— Start of RECORD EXCERPTS —

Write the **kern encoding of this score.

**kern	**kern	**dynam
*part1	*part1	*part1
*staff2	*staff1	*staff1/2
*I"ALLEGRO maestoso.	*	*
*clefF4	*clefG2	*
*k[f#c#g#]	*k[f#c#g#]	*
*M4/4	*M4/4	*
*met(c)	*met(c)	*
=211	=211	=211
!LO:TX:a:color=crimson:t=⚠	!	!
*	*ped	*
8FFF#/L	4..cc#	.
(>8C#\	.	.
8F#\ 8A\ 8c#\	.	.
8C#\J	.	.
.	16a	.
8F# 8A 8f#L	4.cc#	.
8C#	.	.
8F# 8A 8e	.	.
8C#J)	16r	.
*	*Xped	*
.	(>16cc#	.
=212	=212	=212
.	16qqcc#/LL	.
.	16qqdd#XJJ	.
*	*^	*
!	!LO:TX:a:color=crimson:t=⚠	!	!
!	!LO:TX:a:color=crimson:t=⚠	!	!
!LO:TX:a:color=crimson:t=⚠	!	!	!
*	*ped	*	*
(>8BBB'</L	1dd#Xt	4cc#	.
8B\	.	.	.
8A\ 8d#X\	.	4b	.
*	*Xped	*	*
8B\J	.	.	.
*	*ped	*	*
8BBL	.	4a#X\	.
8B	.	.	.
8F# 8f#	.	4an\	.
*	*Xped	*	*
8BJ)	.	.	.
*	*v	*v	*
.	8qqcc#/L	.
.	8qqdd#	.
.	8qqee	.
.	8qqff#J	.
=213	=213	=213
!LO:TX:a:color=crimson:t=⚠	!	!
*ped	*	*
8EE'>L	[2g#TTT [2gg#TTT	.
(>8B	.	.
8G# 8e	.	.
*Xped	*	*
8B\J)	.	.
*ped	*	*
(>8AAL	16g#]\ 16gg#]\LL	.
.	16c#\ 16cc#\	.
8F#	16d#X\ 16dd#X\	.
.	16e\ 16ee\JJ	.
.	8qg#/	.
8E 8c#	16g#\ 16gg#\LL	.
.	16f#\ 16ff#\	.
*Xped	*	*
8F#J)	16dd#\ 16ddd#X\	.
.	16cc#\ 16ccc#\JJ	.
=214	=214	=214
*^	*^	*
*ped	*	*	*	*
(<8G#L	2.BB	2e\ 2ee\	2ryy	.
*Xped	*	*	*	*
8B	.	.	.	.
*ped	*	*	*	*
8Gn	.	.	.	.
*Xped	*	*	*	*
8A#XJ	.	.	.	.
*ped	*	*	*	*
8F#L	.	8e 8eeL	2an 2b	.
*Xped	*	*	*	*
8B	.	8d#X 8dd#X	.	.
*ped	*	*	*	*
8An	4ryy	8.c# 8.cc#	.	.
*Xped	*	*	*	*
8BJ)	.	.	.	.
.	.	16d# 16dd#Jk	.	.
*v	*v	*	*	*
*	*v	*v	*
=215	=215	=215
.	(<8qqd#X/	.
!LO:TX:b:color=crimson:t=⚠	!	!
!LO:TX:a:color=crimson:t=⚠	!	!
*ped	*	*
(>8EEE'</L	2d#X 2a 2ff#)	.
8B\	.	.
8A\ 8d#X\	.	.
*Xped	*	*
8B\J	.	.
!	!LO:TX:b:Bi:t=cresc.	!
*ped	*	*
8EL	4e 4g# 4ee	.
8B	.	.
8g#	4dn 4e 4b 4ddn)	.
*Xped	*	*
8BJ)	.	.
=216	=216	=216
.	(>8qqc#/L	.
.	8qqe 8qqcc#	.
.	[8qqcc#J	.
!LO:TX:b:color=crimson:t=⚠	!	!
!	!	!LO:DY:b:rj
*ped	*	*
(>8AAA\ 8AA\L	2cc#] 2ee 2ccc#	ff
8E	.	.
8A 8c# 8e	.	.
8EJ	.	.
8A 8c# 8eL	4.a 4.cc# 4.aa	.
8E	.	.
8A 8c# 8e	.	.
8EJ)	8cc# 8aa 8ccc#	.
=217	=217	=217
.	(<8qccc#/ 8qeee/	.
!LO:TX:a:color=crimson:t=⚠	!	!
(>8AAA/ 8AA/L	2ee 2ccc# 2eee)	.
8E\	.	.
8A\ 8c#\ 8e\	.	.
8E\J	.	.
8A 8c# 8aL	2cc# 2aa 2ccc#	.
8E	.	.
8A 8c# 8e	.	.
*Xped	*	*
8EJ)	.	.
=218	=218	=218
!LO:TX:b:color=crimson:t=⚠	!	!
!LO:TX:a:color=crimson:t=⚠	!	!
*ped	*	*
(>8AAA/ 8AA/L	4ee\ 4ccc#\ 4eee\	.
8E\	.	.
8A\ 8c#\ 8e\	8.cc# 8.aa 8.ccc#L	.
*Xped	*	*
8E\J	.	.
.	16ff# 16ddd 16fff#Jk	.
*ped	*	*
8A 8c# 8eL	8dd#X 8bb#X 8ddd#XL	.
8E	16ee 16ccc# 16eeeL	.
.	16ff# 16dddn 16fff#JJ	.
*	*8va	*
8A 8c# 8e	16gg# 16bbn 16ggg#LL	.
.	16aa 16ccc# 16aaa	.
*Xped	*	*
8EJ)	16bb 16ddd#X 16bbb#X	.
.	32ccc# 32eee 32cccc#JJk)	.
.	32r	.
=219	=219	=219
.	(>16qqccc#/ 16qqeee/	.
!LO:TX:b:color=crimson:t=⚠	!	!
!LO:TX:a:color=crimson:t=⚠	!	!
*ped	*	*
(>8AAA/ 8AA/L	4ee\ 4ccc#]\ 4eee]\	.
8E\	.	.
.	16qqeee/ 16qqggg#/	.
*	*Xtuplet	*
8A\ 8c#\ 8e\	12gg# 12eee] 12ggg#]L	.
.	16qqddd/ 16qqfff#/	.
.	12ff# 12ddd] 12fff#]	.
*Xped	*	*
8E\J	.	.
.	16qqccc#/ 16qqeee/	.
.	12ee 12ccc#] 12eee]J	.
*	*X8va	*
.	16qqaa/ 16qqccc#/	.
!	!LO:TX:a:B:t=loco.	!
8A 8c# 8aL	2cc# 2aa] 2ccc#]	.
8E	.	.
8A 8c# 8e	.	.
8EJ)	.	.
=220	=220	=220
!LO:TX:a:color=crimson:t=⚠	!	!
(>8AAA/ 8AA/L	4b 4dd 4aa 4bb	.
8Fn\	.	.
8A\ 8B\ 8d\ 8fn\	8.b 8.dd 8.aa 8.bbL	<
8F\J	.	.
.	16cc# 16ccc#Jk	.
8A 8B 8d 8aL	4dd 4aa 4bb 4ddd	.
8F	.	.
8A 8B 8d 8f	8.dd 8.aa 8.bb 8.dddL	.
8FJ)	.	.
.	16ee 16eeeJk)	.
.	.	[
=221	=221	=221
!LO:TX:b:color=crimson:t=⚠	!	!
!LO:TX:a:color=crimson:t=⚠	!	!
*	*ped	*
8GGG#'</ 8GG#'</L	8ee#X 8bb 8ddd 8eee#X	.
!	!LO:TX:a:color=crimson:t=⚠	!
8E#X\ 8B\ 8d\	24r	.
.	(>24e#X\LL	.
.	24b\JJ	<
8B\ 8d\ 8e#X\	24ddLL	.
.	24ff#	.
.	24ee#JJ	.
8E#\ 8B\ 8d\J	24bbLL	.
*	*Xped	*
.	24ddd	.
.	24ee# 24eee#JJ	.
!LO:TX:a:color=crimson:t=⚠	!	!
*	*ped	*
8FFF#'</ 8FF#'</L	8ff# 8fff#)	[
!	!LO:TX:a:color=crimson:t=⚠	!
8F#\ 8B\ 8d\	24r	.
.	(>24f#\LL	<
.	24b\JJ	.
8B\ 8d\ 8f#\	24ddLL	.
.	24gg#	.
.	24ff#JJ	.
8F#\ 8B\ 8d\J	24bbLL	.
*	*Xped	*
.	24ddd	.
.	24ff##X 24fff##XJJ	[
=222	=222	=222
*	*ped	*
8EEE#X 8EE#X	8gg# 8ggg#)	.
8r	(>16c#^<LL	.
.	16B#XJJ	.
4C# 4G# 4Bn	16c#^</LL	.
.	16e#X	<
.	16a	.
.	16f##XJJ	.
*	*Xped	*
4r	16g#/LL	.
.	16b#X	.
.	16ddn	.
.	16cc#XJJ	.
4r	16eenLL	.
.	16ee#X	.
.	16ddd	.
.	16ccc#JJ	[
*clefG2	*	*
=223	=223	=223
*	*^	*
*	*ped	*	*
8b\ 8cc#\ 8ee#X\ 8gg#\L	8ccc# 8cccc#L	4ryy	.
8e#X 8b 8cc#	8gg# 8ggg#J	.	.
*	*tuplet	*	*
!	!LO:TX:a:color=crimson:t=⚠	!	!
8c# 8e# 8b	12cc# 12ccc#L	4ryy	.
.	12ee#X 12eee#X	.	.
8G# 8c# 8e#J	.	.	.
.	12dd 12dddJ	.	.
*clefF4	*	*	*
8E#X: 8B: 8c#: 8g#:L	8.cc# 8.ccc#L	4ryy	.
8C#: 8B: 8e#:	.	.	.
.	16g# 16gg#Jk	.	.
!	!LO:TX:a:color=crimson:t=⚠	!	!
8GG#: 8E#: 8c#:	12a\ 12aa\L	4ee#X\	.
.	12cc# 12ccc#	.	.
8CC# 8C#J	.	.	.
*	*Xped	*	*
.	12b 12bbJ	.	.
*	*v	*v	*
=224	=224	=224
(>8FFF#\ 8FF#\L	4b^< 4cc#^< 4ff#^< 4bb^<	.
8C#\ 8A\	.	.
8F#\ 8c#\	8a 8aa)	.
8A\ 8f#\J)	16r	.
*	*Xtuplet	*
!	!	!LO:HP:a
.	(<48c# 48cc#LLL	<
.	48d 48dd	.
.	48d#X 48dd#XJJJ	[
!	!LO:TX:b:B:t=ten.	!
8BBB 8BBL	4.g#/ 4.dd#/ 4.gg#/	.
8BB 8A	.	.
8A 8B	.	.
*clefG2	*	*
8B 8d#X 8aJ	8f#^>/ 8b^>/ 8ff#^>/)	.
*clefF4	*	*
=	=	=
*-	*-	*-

— End of RECORD EXCERPTS —

> _TASK DESCRIPTION_
Gather every line of the listing above that contains the string "kern", treating uppercase and lowercase letters as distinct.

> _SOLUTION_
Write the **kern encoding of this score.
**kern	**kern	**dynam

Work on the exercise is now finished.